Rebecca:                                Thank you Rhonda. David, last thoughts?

David:                                    Sure, and thank you all for participating in this, I’ve learned a ton. This is amazing. I guess when I think about why for the last five-and-a-half years I’ve really tried to understand what nurses – what drives nurses and what they care about. We are a nurse-centric company. I think we’ve got a long ways to go, but I think we’ve done some pretty good things so far. I think back to my experience when my mother was in the nursing home the last several months of her life and I’d come visit her often and there was Rosie. Rosie was the nurse that came around and would see her quite often. And Rosie was just unflappable, the happiest person I had ever met. And it was just a tremendous comfort knowing that she was taking care of mom – until Rosie stopped being so happy. She would come in and out quickly, she wouldn’t be there as often, and then the care started to falter and we realized, me and my sisters, we had to help feed mom at lunch time and make sure she was well-taken care of. So I finally stopped Rosie and she said, well, we lost two other nurses in the facility and they haven’t been able to be replaced yet and this is my new life; I’m now doing the work of three people. And it’s interesting, while you can take the point of view of we need to care about all of the moms and dads in these nursing homes, but at the same time, if we don’t provide an opportunity for the nurses to have a better experience, the Rosies of the world are going to leave and they’re going to find alternatives.

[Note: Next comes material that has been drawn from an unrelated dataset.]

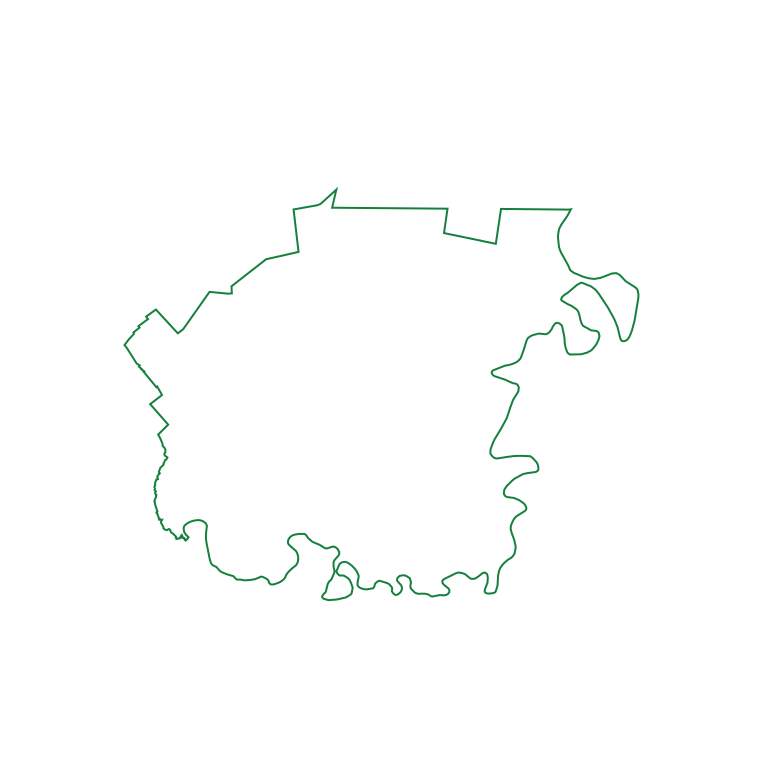 the district of San Vicente Tancuayalab, San Luis Potosí, Mexico, rotated 42°
{"feature_id": "50627088B66323270500820", "entity_name": "San Vicente Tancuayalab", "entity_type": "district", "adm_level": 2, "iso_a3": "MEX", "parent_name": "Mexico", "parent_adm1": "San Luis Potosí", "projection": "albers", "projection_center": [-98.55, 21.813], "detail": "fine", "context": "isolated", "style": "outline", "palette": "green", "viewbox_px": 768, "rotation_deg": 42, "n_neighbors": 0, "source": "geoboundaries", "source_scale": "gbopen_adm2", "svg_char_len": 6165}
<svg xmlns="http://www.w3.org/2000/svg" viewBox="0 0 768 768"><g transform="rotate(42 384 384)"><path d="M341.3,628.7L337.6,628.5L334.6,627.7L332.0,625.7L330.8,623.9L330.5,621.9L331.3,618.3L332.2,616.0L334.1,612.8L336.8,609.6L338.7,608.2L341.6,607.0L344.7,606.8L347.1,607.7L351.4,613.7L355.1,618.0L358.1,620.6L371.2,630.4L374.5,632.5L377.0,633.3L379.1,633.0L382.1,632.1L386.0,632.7L389.1,632.5L394.8,630.4L400.6,627.6L404.6,627.9L405.7,627.7L407.7,625.8L411.7,623.2L415.2,619.8L418.9,615.1L421.6,609.3L423.2,608.4L427.7,607.2L429.9,607.5L431.7,608.7L433.8,608.7L434.9,608.0L436.3,606.5L438.6,602.2L439.4,600.4L440.2,596.8L440.0,594.0L439.1,591.3L438.7,588.0L439.0,583.2L439.9,577.5L439.2,574.3L437.7,571.9L435.6,569.6L432.7,567.8L430.2,567.0L420.8,567.1L419.2,566.5L417.9,565.2L416.9,563.2L416.7,560.0L417.2,557.9L418.7,555.3L421.3,552.2L425.1,548.7L427.2,548.4L431.0,549.3L436.4,549.2L444.1,546.5L449.7,545.6L451.3,544.7L451.9,544.0L454.5,539.4L455.8,538.3L457.3,537.7L460.3,537.7L462.6,538.6L464.1,539.7L464.9,541.3L465.1,548.2L465.5,549.8L468.4,553.2L472.5,556.2L472.9,556.7L473.9,559.0L475.7,564.4L475.4,567.8L476.1,570.5L479.8,577.3L479.7,581.8L480.2,583.3L481.2,583.9L482.8,584.0L487.5,581.7L493.4,575.4L498.5,568.1L500.1,563.1L500.1,561.4L497.1,556.4L493.4,554.3L489.5,552.6L486.9,552.4L483.1,553.1L481.7,553.7L479.0,556.1L476.1,556.0L473.9,555.0L471.4,547.6L471.9,545.1L472.9,543.4L474.7,541.8L477.2,541.0L481.0,540.5L485.7,540.8L488.8,541.4L493.4,543.4L494.6,544.8L496.7,548.6L498.8,551.1L499.5,551.4L501.5,551.7L503.4,551.3L506.3,549.9L508.5,548.3L512.6,543.1L512.4,541.1L511.2,538.9L511.0,537.2L511.7,534.0L512.7,533.0L519.4,529.9L521.7,529.3L525.5,529.7L527.1,530.7L528.5,532.8L530.9,533.4L533.1,533.3L533.7,533.0L534.8,531.9L535.5,529.3L535.5,527.3L535.2,525.7L533.9,523.5L531.6,522.1L525.6,521.5L524.6,520.8L524.2,520.2L523.8,518.8L524.1,516.0L526.3,513.2L528.2,512.0L533.0,511.0L536.8,513.4L538.8,516.5L540.0,517.6L541.5,518.1L546.8,518.4L549.7,517.1L553.8,513.2L555.9,511.7L557.8,510.8L561.0,510.2L562.0,509.8L566.6,503.6L570.2,500.8L571.7,498.4L572.0,497.0L571.9,495.2L571.0,493.9L570.3,493.3L568.7,492.8L562.6,493.1L560.9,492.8L559.2,491.5L559.0,490.3L559.2,488.7L564.1,476.5L565.1,474.8L566.2,473.7L568.3,472.4L571.2,471.1L578.7,470.7L580.9,469.0L581.9,467.4L582.8,464.6L583.8,458.4L585.2,456.6L586.7,456.3L588.1,456.4L590.9,458.6L594.0,462.7L596.2,468.7L597.5,470.7L598.3,471.2L600.1,471.0L602.2,469.7L605.0,466.4L605.9,464.7L605.9,463.5L603.2,457.8L596.8,449.8L594.4,445.5L593.6,443.3L593.2,440.9L593.0,438.0L593.3,434.3L593.8,431.3L594.8,428.3L595.0,425.8L594.6,423.1L593.6,421.0L591.2,417.4L590.0,416.2L584.6,412.4L578.6,409.3L575.0,406.9L573.3,404.6L572.4,402.6L571.1,398.3L570.8,395.6L571.2,392.8L573.6,384.4L573.7,382.8L573.2,381.3L571.7,380.2L569.3,379.3L566.2,379.3L562.1,379.9L556.7,381.8L551.2,385.6L549.2,386.2L546.9,385.6L545.4,384.0L544.1,381.8L543.5,378.0L543.8,371.2L544.3,367.2L547.6,357.9L550.1,354.4L555.7,347.8L556.3,345.6L556.2,344.8L555.0,343.1L552.0,340.9L550.0,340.1L544.4,339.5L541.0,339.8L533.3,346.2L528.7,350.7L524.2,355.9L518.0,363.6L516.2,364.8L514.3,365.3L511.9,365.1L509.8,364.6L508.0,362.8L506.6,360.6L504.2,354.5L503.3,351.5L500.8,338.5L498.1,327.2L493.4,316.6L490.6,309.5L488.8,299.7L486.6,296.5L484.8,295.5L483.2,295.2L481.1,295.9L479.4,297.1L470.5,300.0L461.4,304.0L459.7,304.5L457.8,304.3L456.2,303.3L455.8,301.9L456.0,300.7L461.6,289.5L464.1,286.3L466.2,282.9L468.0,278.7L468.4,275.3L468.3,273.3L465.1,265.4L460.9,256.4L460.2,253.5L460.9,250.3L462.0,247.9L465.4,242.8L470.7,239.0L471.6,237.8L472.3,234.9L471.9,230.9L471.0,228.4L470.7,224.5L471.6,222.7L473.9,221.6L477.3,221.6L484.5,226.8L487.8,229.5L490.7,232.5L494.2,235.2L498.7,237.7L500.5,238.0L502.4,237.7L510.6,230.0L513.9,224.9L515.5,220.3L515.6,217.7L515.3,212.5L513.8,207.5L512.1,204.2L509.1,202.2L507.7,202.1L506.3,202.5L502.1,205.5L492.9,207.6L490.4,206.8L487.0,204.9L482.5,201.6L479.8,200.2L476.9,199.7L471.0,200.5L467.1,201.7L460.3,203.1L459.3,202.8L458.6,201.8L458.2,200.6L458.3,197.8L459.6,192.7L461.1,181.3L462.5,177.2L463.3,176.3L472.7,172.9L477.8,172.4L483.1,173.2L499.1,177.3L511.3,181.5L519.2,185.3L528.8,191.8L531.0,192.8L532.2,192.7L533.2,192.1L534.3,190.8L534.9,189.4L535.1,187.7L534.9,185.3L534.0,182.3L532.4,178.3L527.9,169.4L515.4,149.8L513.1,147.1L509.6,144.5L507.9,144.0L505.7,144.1L494.8,145.9L486.2,145.2L483.8,145.7L482.2,146.4L479.5,149.3L473.8,160.4L470.1,165.1L465.3,168.5L460.5,170.9L450.6,174.4L446.2,174.8L441.7,172.7L426.9,167.6L422.6,165.3L414.8,158.3L411.5,153.6L410.1,150.7L409.1,146.8L407.8,136.5L406.0,129.1L404.8,130.6L353.8,175.6L373.3,205.0L327.6,231.7L313.9,211.2L227.5,287.7L218.5,271.4L216.4,292.5L214.8,295.8L200.0,314.8L232.1,343.0L212.9,370.2L205.3,413.4L210.3,418.5L207.7,421.2L192.7,432.3L198.1,477.6L196.9,484.3L164.7,481.3L162.1,493.1L165.2,493.6L162.8,505.4L164.6,505.7L163.3,513.3L164.9,513.5L164.6,513.5L164.5,521.1L165.1,528.7L168.8,529.3L186.6,534.3L190.0,533.6L190.2,535.1L194.0,535.0L194.0,535.4L197.2,535.0L197.1,535.7L217.0,538.7L217.1,537.6L226.4,540.7L223.7,555.4L250.8,558.6L250.0,572.7L253.1,573.7L258.8,576.3L261.4,578.3L262.5,578.1L265.3,578.9L266.7,580.4L267.3,581.5L267.4,582.7L268.0,583.5L269.8,583.8L272.2,583.5L272.8,586.0L272.2,587.2L273.2,589.6L273.1,590.1L274.2,591.6L273.9,596.0L275.4,599.7L276.1,600.0L276.3,600.7L277.1,600.5L277.2,603.9L278.1,605.1L278.6,605.1L279.6,606.0L278.7,607.2L279.3,607.9L279.4,609.4L281.2,612.1L281.9,612.6L281.8,613.2L282.4,614.4L283.8,615.0L284.6,616.4L286.4,616.5L286.6,618.0L288.4,618.9L289.0,618.7L290.1,620.5L291.6,624.6L292.6,624.9L292.8,625.5L296.8,628.1L301.1,630.4L301.2,631.0L300.8,631.6L301.1,632.0L303.2,632.4L304.2,633.3L305.7,633.8L306.4,634.5L306.8,634.4L307.6,635.3L308.2,634.9L308.3,634.3L309.1,634.4L309.9,633.4L310.7,636.0L311.2,636.4L315.6,637.8L316.6,638.8L318.1,638.9L320.4,638.0L321.2,635.7L322.6,635.4L324.1,636.4L325.2,636.7L327.4,636.4L331.5,636.6L332.3,637.7L334.3,636.6L334.3,637.0L335.7,635.0L335.0,633.9L334.8,632.1L335.2,632.0L335.1,631.6L336.4,632.2L336.2,632.6L336.5,633.2L338.0,632.9L338.0,632.5L339.3,632.1L340.1,633.0L341.3,633.1L341.6,631.5L341.3,628.7Z" fill="none" stroke="#15803d" stroke-width="2"/></g></svg>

What we’re trying to do, and I come at it from a very technology-driven perspective, is to try to find and make a situation where nurses can flourish, can actually succeed and be happy about how they’re working, where they’re working, as often as they’re working and the stress level and the opportunities that are in front of them. I think one of the things we’re very passionate about is also how do we offer them upskilling opportunities and expanding their ability to work in many different places. So anyway, this is my passion and we’re using technology to try to provide.

Rebecca:                                Thank you John, Rhonda, Aashima and David, and thank you to everyone who tuned into this Tech Crunch webinar, Can Technology Save the Nursing Crisis? Because as you heard today, it’s going to take a lot of us doing a lot of different things and focusing on the nursing staffing shortage to make a difference in the future to the healthcare future of the United States. Thank you so much for being here.